-- Texto selecionado --
◇ ◇ ◇
Aquele ano foi um período marcante na história política do Brasil, na vida de muitos brasileiros com uma visão crítica do seu tempo e na minha própria vida de jovem cidadão recém formado em Direito e estudante de História. Na verdade, a década de 60, por inteira, foi uma fase de grande torvelinho político e cultural, de contestações e debates de valores. Um período marcado pela rebeldia da juventude no mundo inteiro e o explícito confronto de gerações. Foi o tempo das grandes revisões no ideário das esquerdas e onde foram lançadas as sementes das mais belas utopias.
◇ ◇ ◇
-- Seção de dados --
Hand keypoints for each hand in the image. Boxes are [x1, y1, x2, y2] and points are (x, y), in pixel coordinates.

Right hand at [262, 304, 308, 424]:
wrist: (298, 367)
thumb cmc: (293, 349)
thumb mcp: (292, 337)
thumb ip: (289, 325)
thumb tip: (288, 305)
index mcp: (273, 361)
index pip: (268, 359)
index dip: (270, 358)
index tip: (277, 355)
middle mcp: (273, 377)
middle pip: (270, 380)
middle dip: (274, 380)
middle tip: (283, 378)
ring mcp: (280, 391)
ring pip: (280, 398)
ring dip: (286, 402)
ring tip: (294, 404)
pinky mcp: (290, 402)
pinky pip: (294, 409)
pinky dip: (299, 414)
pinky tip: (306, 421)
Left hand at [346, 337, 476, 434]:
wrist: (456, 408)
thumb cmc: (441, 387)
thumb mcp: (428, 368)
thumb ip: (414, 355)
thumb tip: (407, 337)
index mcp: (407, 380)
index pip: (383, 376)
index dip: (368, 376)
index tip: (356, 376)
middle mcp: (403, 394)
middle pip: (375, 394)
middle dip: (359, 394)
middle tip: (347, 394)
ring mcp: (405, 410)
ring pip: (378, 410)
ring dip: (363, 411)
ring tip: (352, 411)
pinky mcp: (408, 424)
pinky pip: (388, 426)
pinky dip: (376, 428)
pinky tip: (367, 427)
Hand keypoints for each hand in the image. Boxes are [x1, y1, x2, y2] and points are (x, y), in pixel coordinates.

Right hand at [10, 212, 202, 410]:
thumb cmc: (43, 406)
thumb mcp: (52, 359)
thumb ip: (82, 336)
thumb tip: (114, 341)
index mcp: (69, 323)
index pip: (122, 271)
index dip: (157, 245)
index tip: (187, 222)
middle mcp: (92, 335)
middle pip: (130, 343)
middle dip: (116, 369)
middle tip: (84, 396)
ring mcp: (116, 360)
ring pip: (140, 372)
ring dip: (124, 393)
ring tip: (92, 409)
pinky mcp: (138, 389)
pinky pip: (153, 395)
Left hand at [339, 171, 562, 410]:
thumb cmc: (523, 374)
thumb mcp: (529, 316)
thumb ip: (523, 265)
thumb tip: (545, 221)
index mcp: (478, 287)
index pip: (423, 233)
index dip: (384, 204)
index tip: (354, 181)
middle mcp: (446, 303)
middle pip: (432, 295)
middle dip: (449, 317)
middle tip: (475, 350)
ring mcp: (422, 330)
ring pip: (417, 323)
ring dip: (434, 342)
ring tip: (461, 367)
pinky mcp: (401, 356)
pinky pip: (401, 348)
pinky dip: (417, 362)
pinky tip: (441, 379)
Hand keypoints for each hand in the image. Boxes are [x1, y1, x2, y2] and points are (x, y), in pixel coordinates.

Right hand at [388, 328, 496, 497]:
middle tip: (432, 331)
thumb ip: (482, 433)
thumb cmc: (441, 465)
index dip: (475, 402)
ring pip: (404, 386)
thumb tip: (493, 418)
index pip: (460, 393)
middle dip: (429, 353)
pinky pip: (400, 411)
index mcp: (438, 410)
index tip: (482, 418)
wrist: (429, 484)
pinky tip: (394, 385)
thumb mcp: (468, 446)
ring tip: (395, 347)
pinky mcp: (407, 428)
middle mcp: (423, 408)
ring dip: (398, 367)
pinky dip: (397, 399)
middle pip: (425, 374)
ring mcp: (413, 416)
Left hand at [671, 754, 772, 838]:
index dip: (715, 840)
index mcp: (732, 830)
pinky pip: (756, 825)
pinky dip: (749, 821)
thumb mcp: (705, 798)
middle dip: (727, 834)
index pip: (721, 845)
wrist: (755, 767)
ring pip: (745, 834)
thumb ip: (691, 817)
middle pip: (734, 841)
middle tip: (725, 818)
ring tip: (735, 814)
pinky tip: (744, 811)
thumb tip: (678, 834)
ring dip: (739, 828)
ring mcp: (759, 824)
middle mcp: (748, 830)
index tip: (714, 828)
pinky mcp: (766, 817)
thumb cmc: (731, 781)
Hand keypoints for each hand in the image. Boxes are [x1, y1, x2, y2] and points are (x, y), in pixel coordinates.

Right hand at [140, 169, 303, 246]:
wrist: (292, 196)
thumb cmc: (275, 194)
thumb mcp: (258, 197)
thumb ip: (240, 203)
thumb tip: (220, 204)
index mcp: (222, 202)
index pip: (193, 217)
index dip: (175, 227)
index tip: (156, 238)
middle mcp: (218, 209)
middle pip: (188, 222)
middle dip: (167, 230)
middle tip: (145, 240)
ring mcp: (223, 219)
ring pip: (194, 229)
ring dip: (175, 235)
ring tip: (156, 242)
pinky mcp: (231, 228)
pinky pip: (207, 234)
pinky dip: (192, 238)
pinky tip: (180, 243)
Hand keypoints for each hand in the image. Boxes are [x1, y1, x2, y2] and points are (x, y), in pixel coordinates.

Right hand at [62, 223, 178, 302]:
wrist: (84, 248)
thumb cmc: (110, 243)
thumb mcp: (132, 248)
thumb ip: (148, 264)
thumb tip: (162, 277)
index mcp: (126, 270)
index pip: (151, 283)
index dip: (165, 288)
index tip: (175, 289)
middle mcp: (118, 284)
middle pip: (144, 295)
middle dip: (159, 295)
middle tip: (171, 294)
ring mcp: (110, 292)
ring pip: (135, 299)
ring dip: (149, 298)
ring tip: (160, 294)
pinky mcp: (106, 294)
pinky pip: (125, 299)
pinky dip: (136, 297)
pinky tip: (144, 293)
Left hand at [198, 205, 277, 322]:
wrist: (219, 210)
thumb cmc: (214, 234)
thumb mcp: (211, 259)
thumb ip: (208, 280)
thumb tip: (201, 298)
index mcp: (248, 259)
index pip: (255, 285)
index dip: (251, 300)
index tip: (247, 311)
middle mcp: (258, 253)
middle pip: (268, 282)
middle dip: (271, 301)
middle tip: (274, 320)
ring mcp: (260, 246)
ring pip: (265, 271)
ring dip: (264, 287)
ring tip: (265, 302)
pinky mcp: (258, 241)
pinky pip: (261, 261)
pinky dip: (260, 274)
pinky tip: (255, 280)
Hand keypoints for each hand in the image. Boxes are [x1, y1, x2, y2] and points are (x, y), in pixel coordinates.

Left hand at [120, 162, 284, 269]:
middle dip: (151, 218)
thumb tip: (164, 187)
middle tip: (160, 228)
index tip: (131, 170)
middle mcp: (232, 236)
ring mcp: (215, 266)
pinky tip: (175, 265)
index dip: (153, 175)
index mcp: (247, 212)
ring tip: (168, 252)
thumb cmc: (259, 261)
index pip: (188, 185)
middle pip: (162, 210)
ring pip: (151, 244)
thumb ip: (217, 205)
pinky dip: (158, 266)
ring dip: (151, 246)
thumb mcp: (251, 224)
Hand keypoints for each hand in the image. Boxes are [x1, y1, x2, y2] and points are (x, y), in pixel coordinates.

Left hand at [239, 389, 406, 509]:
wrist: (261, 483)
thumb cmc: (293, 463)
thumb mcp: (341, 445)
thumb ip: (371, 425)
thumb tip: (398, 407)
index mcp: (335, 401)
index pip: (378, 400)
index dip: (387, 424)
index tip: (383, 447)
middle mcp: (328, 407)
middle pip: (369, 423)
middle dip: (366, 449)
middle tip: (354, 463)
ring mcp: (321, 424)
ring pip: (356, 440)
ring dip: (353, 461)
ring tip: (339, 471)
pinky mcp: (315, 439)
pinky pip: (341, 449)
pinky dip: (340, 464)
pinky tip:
◇ ◇ ◇
-- Instruções a seguir --
Prossiga o relato sobre a década de 60 no Brasil a partir da última frase apresentada.

-- Resultado do exercício --
Nesse amplo contexto, o enredo político de minha história pessoal em 68 começa no primeiro dia de março. Cada vez mais ansioso para entender a dimensão sócio-económica e política brasileira e amadurecido ideologicamente pela leitura dos grandes teóricos de esquerda, contudo ignorando muito da nossa realidade social, decidi, no início daquele ano, conhecer a região nordeste para complementar minha educação política. Queria ter um contato vivo com o povo nordestino, conhecer de perto sua sacrificada paisagem humana e geográfica, cuja miséria eu apenas conhecia pincelada nos quadros de Portinari, descrita nas páginas de Josué de Castro, de Graciliano Ramos e defendida pelas bandeiras das Ligas Camponesas, infelizmente arrancadas das mãos de Francisco Julião pelo golpe militar de 1964. Com esse propósito, em Março de 1968, tirei férias como funcionário público e parti para o nordeste.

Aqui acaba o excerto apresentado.